Gerçeğimi Arıyoruz Doğruyu Mu?

Gerçeğimi Arıyoruz Doğruyu Mu?

Ocak 21, 2024 Kapalı Yazar: Gürkan Duman

Gerçeğimi Arıyoruz Doğruyu Mu?

Bir önceki yazımda şöyle demiştim: ”Hani toplum içinde birisi yere eşyasını düşürdüğünde orada bulunan çoğunluk yere eğilip ona yardım etme isteğinde bulunur ya… aslında karanlıkta el feneri ile karanlığa ışık saçan bir insanın aramak istediği nesnelerle buluşmak gibi de bir şey bu. düşünsene aynı karanlıkta toplanmışız, sayımız bir hayli fazla. hepimizin elinde bir fener, karanlığa ışığı tutuyoruz. hangisi gerçek? gerçeğimi mi arıyoruz doğruyu mu?

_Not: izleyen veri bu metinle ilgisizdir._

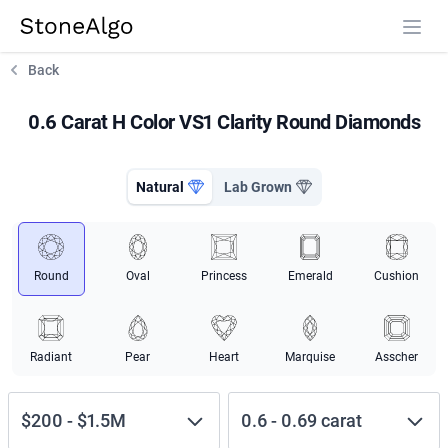
StoneAlgo
StoneAlgo
Back
0.6 Carat H Color VS1 Clarity Round Diamonds
Natural
Lab Grown
Round
Oval
Princess
Emerald
Cushion
Radiant
Pear
Heart
Marquise
Asscher
$200
-
$1.5M
0.6
-
0.69
carat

Manipülasyon… Birinci olayların ikinci kişiler tarafından üçüncü kişiliklere anlatılması ve aktarılması olayıdır. Bugün algılarımızın değiştiği bir gerçek. Daha çok ikna edilmeye ihtiyacımız varmış gibi yaşamlar sergiliyoruz. Haklı olmaktan nefret etmek kadar zevk almaya başladık. Nasıl haklı olduğumuzun hiç bir önemi olmaksızın, Neden zafer kazanmalıyız? bilincinin de Şûrasını oluşturuyoruz. Bu konseyde kendi düzenimi oluşturduğumuz her birey için bir kontrol mekanizmasını oluşturuyoruz. Kazanmanın ve kaybetmenin var olduğu bir dünyada değişim kaçınılmaz, dönüşüm ön görülemezdi. Fakat; asla başımızı yastığa koyduğumuzda hiç bir muhasebe yapmaksızın, yapılmış veya yapılacak olan tüm yanlışlıkların üzerine doğrular eklemeyi de ihmal etmiyoruz. Bu doğrular ileride bizi karşılayacak yanlışlıkların ”Dur” deme habercisi. Çünkü gördüğümüz, duyduğumuz, düşündüğümüz her bir şeyde bir gerçek var. Zaman yaşanmış ve yaşanacak olanların en büyük plancısı ve aynı zamanda eylemcisidir. Belki de düşündüğümüz her eylemin olgunlaşmamış halinde, çok büyük bir patlama meydana geliyor da biz duymuyoruzdur. Çünkü bu maddede var. Maddenin en küçük yapısına atom denir. Bizler bütün olarak gördüğümüz her şeyin mikro parçalarıyız. Bu düşüncemiz var…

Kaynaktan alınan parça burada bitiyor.